= Kutipan Pilihan =
Target-target inilah yang nanti akan menjadi semacam Quality Point Average (QPA), atau semacam perjanjian kinerja bagi civitas madrasah. Target-target dalam kemandirian dan prestasi ini harus di-breakdown indikator-indikatornya dan kemudian dibuatkan check-list-nya sehingga bisa menjadi parameter. Dengan begitu, tagline Madrasah Mandiri Berprestasi dalam konteks ini cukup implementatif dan bisa terukur.

(Data pertanyaan penalaran spasial)

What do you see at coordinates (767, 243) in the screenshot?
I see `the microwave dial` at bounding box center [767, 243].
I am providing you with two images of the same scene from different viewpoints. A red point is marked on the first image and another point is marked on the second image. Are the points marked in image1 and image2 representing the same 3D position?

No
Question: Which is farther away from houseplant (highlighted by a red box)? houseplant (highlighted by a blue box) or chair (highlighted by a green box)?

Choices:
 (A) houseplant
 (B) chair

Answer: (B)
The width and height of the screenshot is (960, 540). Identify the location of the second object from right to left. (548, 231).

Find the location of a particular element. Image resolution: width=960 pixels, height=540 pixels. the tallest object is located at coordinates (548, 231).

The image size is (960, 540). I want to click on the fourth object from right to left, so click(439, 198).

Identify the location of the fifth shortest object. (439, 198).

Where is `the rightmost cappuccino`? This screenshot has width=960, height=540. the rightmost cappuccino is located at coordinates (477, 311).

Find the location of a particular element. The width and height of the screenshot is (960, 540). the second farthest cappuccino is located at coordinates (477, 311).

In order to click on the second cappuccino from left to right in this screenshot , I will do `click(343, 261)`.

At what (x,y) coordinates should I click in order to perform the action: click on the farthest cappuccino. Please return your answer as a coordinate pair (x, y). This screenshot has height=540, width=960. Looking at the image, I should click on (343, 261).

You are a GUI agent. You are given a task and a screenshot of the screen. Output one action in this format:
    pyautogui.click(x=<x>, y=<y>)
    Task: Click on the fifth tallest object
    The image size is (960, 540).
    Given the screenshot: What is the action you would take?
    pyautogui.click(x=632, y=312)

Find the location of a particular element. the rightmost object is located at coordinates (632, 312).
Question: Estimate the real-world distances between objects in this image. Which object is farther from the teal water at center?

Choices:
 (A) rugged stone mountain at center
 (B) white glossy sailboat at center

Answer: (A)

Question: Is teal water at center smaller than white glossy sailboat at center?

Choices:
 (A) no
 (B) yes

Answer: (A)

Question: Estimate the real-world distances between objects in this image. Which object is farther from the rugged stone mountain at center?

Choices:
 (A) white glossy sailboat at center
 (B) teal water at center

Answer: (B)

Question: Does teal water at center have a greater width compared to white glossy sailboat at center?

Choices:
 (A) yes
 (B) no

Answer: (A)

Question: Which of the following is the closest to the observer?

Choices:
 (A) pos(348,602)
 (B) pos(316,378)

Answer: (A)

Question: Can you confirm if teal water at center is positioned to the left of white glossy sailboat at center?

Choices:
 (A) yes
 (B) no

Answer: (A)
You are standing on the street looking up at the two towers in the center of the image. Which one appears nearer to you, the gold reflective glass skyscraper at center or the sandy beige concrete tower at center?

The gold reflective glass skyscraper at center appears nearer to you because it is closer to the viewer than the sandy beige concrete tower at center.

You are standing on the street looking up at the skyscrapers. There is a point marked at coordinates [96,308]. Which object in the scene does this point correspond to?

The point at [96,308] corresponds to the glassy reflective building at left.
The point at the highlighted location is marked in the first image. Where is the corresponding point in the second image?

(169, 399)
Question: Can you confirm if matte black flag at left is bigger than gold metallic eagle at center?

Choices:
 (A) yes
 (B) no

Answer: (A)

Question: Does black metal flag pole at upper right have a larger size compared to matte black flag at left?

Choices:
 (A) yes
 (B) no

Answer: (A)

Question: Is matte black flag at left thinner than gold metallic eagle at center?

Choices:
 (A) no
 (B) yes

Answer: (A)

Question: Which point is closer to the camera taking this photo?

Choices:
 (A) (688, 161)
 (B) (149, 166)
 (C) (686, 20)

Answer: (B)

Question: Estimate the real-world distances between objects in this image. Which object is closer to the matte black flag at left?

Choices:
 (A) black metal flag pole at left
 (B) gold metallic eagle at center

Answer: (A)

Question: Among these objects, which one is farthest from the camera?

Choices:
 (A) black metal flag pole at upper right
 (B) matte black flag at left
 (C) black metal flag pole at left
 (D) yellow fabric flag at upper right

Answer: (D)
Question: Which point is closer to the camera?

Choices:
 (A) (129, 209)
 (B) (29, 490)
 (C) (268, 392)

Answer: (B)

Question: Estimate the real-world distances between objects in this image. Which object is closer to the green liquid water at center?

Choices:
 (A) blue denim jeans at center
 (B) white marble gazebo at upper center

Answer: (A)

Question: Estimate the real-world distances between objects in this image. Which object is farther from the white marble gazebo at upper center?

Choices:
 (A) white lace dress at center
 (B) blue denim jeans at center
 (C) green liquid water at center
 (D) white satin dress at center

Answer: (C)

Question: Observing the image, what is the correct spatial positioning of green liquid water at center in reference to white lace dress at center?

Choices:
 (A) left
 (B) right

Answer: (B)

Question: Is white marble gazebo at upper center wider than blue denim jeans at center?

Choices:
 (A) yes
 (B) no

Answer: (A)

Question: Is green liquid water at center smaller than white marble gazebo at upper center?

= Tantangan =
- a) Sebutkan semua istilah berbahasa Inggris dalam kutipan tentang target madrasah, kecuali kata "target" dan "parameter".
- b) Tolong tuliskan lanjutan kutipan tentang target madrasah setelah kalimat terakhirnya.

= Jawaban =
- a) Quality Point Average (QPA), breakdown, check-list, tagline

- b)
Dari penjelasan di atas, tagline Madrasah Mandiri Berprestasi—sekali lagi menurut hemat saya—tidak melenceng atau bertentangan dari tagline sekolah dari Kementerian Pendidikan dan Kebudayaan, yakni Merdeka Belajar. Alih-alih bertentangan, tagline Madrasah Mandiri Berprestasi justru mendukung, menguatkan dan memperjelas konsep Merdeka Belajar. Cakupan tagline Madrasah Mandiri Berprestasi adalah a) Mandiri dalam belajar, b) Mandiri dalam hidup, c) Mandiri dalam berpikir, d) Mandiri dalam berpendapat, e) Mandiri dalam berkreasi, f) Mandiri dalam berinovasi, g) Mandiri berkepercayaan diri yang kuat (confidence). Sedangkan berprestasi mencakup: a) Berprestasi dalam belajar, b) Berprestasi dalam hidup, c) Berprestasi dalam berkarya, d) Berprestasi dalam berinovasi, e) Berprestasi dalam akademik, f) Berprestasi dalam afektif/karakter, g) Berprestasi dalam psikomotorik/skill/ketrampilan, h) Berprestasi berkompetisi dalam kebaikan.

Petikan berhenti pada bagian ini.